# Task to carry out
From the first line to the last, give the data again exactly.

# The data

^^^^

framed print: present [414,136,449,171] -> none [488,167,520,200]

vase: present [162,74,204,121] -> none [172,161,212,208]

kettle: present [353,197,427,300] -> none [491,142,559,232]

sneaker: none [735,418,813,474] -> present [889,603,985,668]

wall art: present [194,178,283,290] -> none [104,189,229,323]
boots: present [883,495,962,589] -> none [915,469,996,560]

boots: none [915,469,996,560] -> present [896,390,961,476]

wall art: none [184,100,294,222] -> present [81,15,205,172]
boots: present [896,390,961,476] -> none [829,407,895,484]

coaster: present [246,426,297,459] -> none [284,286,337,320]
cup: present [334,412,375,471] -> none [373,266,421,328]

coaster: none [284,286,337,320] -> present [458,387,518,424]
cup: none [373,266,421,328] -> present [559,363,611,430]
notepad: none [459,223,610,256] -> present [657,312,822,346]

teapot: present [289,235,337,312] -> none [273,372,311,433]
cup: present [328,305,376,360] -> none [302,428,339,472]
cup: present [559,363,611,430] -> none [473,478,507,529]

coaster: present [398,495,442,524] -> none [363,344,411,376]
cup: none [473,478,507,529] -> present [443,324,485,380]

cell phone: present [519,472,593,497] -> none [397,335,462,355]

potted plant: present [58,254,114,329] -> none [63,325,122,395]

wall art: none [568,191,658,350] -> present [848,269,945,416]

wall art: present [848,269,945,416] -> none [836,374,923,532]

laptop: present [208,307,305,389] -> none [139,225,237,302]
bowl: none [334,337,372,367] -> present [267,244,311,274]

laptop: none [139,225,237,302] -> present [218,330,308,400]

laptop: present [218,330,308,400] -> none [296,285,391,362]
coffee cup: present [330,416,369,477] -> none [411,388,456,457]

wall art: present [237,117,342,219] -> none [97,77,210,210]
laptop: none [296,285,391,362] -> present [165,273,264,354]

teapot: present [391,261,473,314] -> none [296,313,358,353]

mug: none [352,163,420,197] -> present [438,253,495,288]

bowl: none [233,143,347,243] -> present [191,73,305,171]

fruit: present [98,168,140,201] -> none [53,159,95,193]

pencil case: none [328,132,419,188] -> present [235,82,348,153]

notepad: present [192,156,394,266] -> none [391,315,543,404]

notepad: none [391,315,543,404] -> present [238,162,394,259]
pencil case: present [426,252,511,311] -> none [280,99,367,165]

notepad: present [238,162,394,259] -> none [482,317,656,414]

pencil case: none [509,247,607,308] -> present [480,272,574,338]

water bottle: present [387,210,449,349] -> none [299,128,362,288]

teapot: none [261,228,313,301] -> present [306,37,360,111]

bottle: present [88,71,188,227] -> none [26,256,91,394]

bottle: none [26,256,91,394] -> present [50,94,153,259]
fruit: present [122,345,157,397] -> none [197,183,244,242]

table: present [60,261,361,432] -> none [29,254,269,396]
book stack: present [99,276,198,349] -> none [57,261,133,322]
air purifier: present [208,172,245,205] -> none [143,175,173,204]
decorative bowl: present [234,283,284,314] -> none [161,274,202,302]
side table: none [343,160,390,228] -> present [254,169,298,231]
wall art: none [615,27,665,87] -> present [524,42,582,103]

^^^^

# Your solution
framed print: present [414,136,449,171] -> none [488,167,520,200]

vase: present [162,74,204,121] -> none [172,161,212,208]

kettle: present [353,197,427,300] -> none [491,142,559,232]

sneaker: none [735,418,813,474] -> present [889,603,985,668]

wall art: present [194,178,283,290] -> none [104,189,229,323]
boots: present [883,495,962,589] -> none [915,469,996,560]

boots: none [915,469,996,560] -> present [896,390,961,476]

wall art: none [184,100,294,222] -> present [81,15,205,172]
boots: present [896,390,961,476] -> none [829,407,895,484]

coaster: present [246,426,297,459] -> none [284,286,337,320]
cup: present [334,412,375,471] -> none [373,266,421,328]

coaster: none [284,286,337,320] -> present [458,387,518,424]
cup: none [373,266,421,328] -> present [559,363,611,430]
notepad: none [459,223,610,256] -> present [657,312,822,346]

teapot: present [289,235,337,312] -> none [273,372,311,433]
cup: present [328,305,376,360] -> none [302,428,339,472]
cup: present [559,363,611,430] -> none [473,478,507,529]

coaster: present [398,495,442,524] -> none [363,344,411,376]
cup: none [473,478,507,529] -> present [443,324,485,380]

cell phone: present [519,472,593,497] -> none [397,335,462,355]

potted plant: present [58,254,114,329] -> none [63,325,122,395]

wall art: none [568,191,658,350] -> present [848,269,945,416]

wall art: present [848,269,945,416] -> none [836,374,923,532]

laptop: present [208,307,305,389] -> none [139,225,237,302]
bowl: none [334,337,372,367] -> present [267,244,311,274]

laptop: none [139,225,237,302] -> present [218,330,308,400]

laptop: present [218,330,308,400] -> none [296,285,391,362]
coffee cup: present [330,416,369,477] -> none [411,388,456,457]

wall art: present [237,117,342,219] -> none [97,77,210,210]
laptop: none [296,285,391,362] -> present [165,273,264,354]

teapot: present [391,261,473,314] -> none [296,313,358,353]

mug: none [352,163,420,197] -> present [438,253,495,288]

bowl: none [233,143,347,243] -> present [191,73,305,171]

fruit: present [98,168,140,201] -> none [53,159,95,193]

pencil case: none [328,132,419,188] -> present [235,82,348,153]

notepad: present [192,156,394,266] -> none [391,315,543,404]

notepad: none [391,315,543,404] -> present [238,162,394,259]
pencil case: present [426,252,511,311] -> none [280,99,367,165]

notepad: present [238,162,394,259] -> none [482,317,656,414]

pencil case: none [509,247,607,308] -> present [480,272,574,338]

water bottle: present [387,210,449,349] -> none [299,128,362,288]

teapot: none [261,228,313,301] -> present [306,37,360,111]

bottle: present [88,71,188,227] -> none [26,256,91,394]

bottle: none [26,256,91,394] -> present [50,94,153,259]
fruit: present [122,345,157,397] -> none [197,183,244,242]

table: present [60,261,361,432] -> none [29,254,269,396]
book stack: present [99,276,198,349] -> none [57,261,133,322]
air purifier: present [208,172,245,205] -> none [143,175,173,204]
decorative bowl: present [234,283,284,314] -> none [161,274,202,302]
side table: none [343,160,390,228] -> present [254,169,298,231]
wall art: none [615,27,665,87] -> present [524,42,582,103]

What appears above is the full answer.